What needs to be done:
Drop every picture. Return the rest of the entries exactly.

__________________________________________________

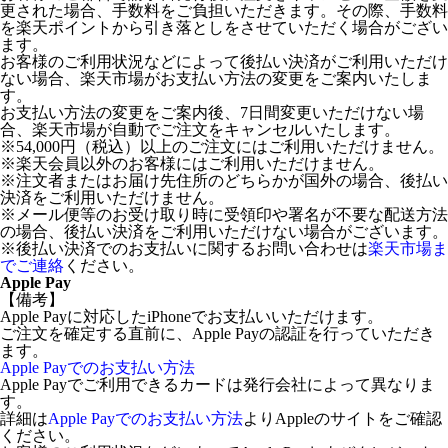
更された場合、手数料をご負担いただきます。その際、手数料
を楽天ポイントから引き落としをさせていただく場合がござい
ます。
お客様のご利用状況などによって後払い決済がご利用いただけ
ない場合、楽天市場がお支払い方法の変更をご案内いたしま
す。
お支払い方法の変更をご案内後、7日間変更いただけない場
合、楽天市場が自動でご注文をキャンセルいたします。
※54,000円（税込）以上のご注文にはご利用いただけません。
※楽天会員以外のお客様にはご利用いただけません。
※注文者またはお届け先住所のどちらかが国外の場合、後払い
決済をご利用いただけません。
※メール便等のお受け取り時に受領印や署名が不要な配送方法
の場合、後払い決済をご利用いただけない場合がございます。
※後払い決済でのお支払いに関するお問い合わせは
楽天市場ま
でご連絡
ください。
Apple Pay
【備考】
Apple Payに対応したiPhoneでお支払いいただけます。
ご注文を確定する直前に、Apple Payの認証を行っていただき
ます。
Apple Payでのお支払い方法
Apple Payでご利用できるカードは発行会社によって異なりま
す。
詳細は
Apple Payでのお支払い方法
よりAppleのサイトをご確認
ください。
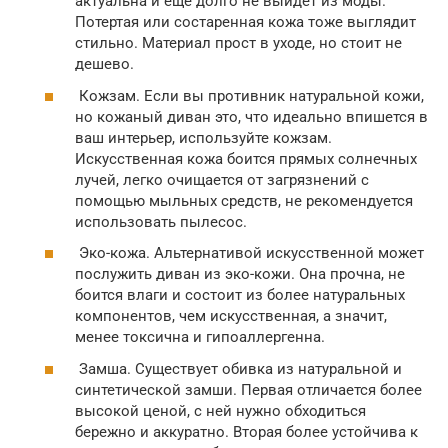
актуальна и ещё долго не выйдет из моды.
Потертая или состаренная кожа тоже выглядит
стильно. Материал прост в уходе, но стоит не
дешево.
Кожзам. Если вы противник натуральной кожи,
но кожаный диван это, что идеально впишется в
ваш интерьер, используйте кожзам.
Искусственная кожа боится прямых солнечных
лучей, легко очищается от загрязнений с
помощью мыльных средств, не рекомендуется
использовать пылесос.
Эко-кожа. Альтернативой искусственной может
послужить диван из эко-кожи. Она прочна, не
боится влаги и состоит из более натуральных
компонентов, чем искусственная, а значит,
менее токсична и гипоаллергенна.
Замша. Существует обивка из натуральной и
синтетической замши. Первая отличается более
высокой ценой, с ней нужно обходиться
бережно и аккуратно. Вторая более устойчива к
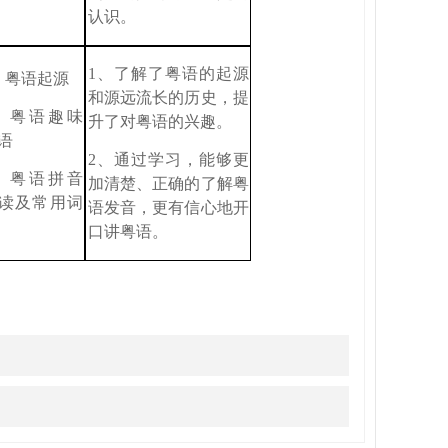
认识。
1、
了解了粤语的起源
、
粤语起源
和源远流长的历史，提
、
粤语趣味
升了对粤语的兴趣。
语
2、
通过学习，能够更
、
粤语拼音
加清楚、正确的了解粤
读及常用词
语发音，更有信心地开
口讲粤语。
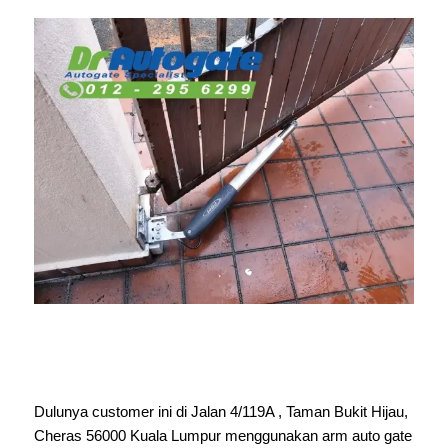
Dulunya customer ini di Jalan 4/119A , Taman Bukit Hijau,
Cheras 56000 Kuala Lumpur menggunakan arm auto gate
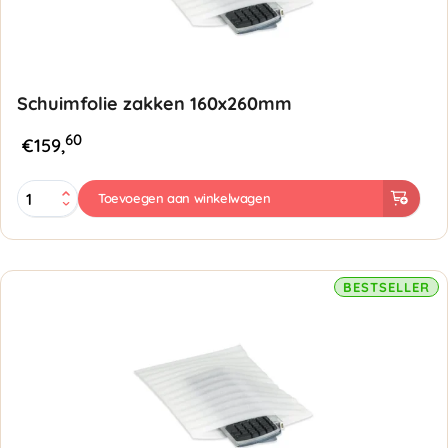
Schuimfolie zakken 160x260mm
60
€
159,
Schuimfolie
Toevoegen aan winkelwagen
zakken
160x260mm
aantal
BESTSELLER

__________________________________________________

Reply to the exercise:
更された場合、手数料をご負担いただきます。その際、手数料
を楽天ポイントから引き落としをさせていただく場合がござい
ます。
お客様のご利用状況などによって後払い決済がご利用いただけ
ない場合、楽天市場がお支払い方法の変更をご案内いたしま
す。
お支払い方法の変更をご案内後、7日間変更いただけない場
合、楽天市場が自動でご注文をキャンセルいたします。
※54,000円（税込）以上のご注文にはご利用いただけません。
※楽天会員以外のお客様にはご利用いただけません。
※注文者またはお届け先住所のどちらかが国外の場合、後払い
決済をご利用いただけません。
※メール便等のお受け取り時に受領印や署名が不要な配送方法
の場合、後払い決済をご利用いただけない場合がございます。
※後払い決済でのお支払いに関するお問い合わせは
楽天市場ま
でご連絡
ください。
Apple Pay
【備考】
Apple Payに対応したiPhoneでお支払いいただけます。
ご注文を確定する直前に、Apple Payの認証を行っていただき
ます。
Apple Payでのお支払い方法
Apple Payでご利用できるカードは発行会社によって異なりま
す。
詳細は
Apple Payでのお支払い方法
よりAppleのサイトをご確認
ください。
актуальна и ещё долго не выйдет из моды.
Потертая или состаренная кожа тоже выглядит
стильно. Материал прост в уходе, но стоит не
дешево.
Кожзам. Если вы противник натуральной кожи,
но кожаный диван это, что идеально впишется в
ваш интерьер, используйте кожзам.
Искусственная кожа боится прямых солнечных
лучей, легко очищается от загрязнений с
помощью мыльных средств, не рекомендуется
использовать пылесос.
Эко-кожа. Альтернативой искусственной может
послужить диван из эко-кожи. Она прочна, не
боится влаги и состоит из более натуральных
компонентов, чем искусственная, а значит,
менее токсична и гипоаллергенна.
Замша. Существует обивка из натуральной и
синтетической замши. Первая отличается более
высокой ценой, с ней нужно обходиться
бережно и аккуратно. Вторая более устойчива к
认识。
1、
了解了粤语的起源
、
粤语起源
和源远流长的历史，提
、
粤语趣味
升了对粤语的兴趣。
语
2、
通过学习，能够更
、
粤语拼音
加清楚、正确的了解粤
读及常用词
语发音，更有信心地开
口讲粤语。
Dulunya customer ini di Jalan 4/119A , Taman Bukit Hijau,
Cheras 56000 Kuala Lumpur menggunakan arm auto gate
Schuimfolie zakken 160x260mm
60
€
159,
Schuimfolie
Toevoegen aan winkelwagen
zakken
160x260mm
aantal
BESTSELLER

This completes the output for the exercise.